1. Failure to
provide nursing services with reasonable promptness. According to the record, on April
28, 2007, the date of the appeal, the Petitioner was hospitalized in a
transition unit undergoing discharge planning. After discharge, on or about
May 8, 2007, the record shows that ten (10) hours per day of nursing services
was authorized by Respondent to be provided in Ms. Waddle’s home under the Head
and Spinal Cord Injury (HASCI) waiver. The Appellant shall specify the reasons
why her allegation that nursing services have not been provided is not moot.
In other words, Appellant shall specify why services should have been provided
prior to the time of discharge from the hospital and why the agencies had not
discharged their responsibility to the Appellant by providing the post
discharge nursing services. See paragraph 5, below, for any issues about
sufficiency and scope of the services received by Ms. Waddle.
2. Failure to
notify the Petitioner of MR/RD waiver eligibility and failure to offer services
with reasonable promptness. The MR/RD waiver is the Mental Retardation/Related Disability waiver
and is designed for individuals with those conditions. Related disabilities
are conditions, such as cerebral palsy, which are defined by State and federal
laws regulations and policies. It appears from the record that upon discharge
from the hospital, presumably by referral to the Department of Disabilities and
Special Needs (DDSN), Ms. Waddle was determined to be eligible for the HASCI
waiver. It appears that Ms. Waddle began receiving services at or near the
time of discharge under the HASCI waiver. Appellant shall specify any duty the
Respondent or the DDSN had to notify the Appellant of another waiver program.

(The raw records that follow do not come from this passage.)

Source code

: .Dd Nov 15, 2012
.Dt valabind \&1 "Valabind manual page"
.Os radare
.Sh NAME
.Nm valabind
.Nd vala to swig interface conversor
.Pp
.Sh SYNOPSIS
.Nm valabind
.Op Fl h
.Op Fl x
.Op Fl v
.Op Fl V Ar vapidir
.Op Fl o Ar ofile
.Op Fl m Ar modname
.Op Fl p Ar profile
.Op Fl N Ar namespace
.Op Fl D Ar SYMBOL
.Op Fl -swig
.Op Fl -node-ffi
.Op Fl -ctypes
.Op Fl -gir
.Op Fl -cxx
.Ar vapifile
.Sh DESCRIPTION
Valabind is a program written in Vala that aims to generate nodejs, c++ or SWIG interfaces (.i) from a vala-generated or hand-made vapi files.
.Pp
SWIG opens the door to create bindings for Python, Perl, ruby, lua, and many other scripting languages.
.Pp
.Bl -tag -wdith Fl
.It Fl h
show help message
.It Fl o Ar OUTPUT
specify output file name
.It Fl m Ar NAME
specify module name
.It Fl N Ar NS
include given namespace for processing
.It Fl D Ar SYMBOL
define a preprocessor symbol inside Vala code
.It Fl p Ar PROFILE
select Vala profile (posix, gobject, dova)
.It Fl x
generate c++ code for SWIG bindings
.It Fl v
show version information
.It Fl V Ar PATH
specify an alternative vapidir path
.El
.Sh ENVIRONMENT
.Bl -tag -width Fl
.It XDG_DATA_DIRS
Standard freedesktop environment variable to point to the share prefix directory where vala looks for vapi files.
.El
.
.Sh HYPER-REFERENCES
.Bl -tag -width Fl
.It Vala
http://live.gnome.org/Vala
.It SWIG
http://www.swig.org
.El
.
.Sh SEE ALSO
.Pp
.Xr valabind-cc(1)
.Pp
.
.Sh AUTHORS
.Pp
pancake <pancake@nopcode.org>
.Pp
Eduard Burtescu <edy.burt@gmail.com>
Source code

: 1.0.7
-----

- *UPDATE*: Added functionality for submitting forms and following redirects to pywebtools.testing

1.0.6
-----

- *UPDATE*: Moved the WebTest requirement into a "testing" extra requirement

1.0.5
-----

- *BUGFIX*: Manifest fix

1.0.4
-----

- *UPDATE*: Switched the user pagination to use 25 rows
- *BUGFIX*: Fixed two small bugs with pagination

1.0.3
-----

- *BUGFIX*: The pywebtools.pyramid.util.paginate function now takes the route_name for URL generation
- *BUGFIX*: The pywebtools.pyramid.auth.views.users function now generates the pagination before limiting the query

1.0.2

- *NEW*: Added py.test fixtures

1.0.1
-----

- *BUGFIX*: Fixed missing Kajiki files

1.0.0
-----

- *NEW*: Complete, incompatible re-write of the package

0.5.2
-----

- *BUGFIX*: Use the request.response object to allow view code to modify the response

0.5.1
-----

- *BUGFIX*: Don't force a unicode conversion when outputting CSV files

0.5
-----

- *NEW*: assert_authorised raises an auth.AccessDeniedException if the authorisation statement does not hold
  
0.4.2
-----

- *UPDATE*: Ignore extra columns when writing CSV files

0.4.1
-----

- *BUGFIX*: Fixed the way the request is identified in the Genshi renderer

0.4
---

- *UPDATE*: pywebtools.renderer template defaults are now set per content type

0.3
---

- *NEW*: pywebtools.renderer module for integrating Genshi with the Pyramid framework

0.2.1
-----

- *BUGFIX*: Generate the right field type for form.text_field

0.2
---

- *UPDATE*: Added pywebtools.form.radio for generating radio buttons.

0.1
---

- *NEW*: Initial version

If the Respondent had such a duty and failed in that duty, Appellant shall
specify the nature of the failure.
3. Failure to
perform a PASARR assessment and specialized services prior to discharging
Petitioner to an institutional setting. PASARR is the acronym for preadmission screening and
annual resident review. As set forth in 1919(e)(7) of the Social Security Act
[42 USC § 1396r(e)(7) and 42 CFR § 483.100 et seq.], the rule requires assessments
designed to prevent inappropriate admissions to nursing facilities of
individuals who are mentally retarded or who are mentally ill. As is apparent
from the record, the Hearing Officer had been informed that Ms. Waddle was
offered home-based services under the HASCI (and EPSDT program, as described
below) waiver. Therefore, it could have appeared to the Hearing Officer that
the issue was moot or never relevant to the case, since it may not have
appeared to the Hearing Officer that Ms. Waddle was being admitted to a nursing
home. Appellant shall specify why the Department of Health and Human Services
(DHHS) or the DDSN had a duty had to screen Ms. Waddle, and if so, how the lack
of a PASARR screening adversely affected Ms. Waddle, and what remedy the
Hearing Officer could have provided.
4. Failure to
provide EPSDT Services. EPSDT is the acronym for early and periodic screening, diagnosis, and
treatment. It is a program within the Medicaid Program described at numerous
locations within the Medicaid statutes and regulations, most succinctly at 42
CFR § 440.40(b). It is designed to make sure Medicaid children get access to
regular pediatric check-ups, immunizations, lab work, health education, vision
and dental screens, and any medical services necessary to treat or ameliorate
any discovered medical condition. Since it was apparent from Ms. Harrison’s
letter of May 9, 2007, that Ms. Waddle had been in a transition unit of a
hospital at the time of the appeal being evaluated by the hospital staff, and
then was discharged, not to a nursing home, but home with HASCI and EPSDT
services, the Hearing Officer might have assumed that the evaluative and
service purposes of the EPSDT program were never relevant or had been
achieved. Therefore, Appellant shall specify what duty the DHHS or DDSN had to
perform screening in addition to that performed by the hospital staff, what
unmet services (See 5., below) were identified as being necessary for Ms.
Waddle, and how those services were requested by the Appellant and denied by
the Respondent.
5. Improperly
limiting the services offered to Ms. Waddle. To be sure, Ms. Waddle, as a Medicaid recipient
under the age of 21 was entitled to any Medicaid reimbursable services that are
medically necessary. Although that sounds like a fiscally irresponsible Carte
Blanche policy for prescribing physicians, it is not. The Medicaid Program
also has the responsibility to place appropriate limits on services based upon
medical necessity and utilization control procedures, not to mention the
necessity of operating within the State’s budget. Appellant shall specify what
medically necessary services and devices were requested by the Petitioner and
denied by the DHHS or DDSN. Appellant shall provide any copies of the request
for services and the denial or specify how the request and denial were made.
THEREFORE
IT IS ORDERED:
That
Petitioner, within twenty (20) days of the date of this order, fully and
completely answer the questions posed hereinabove, in writing, and serve the
same upon Respondent and file a copy thereof with this Court.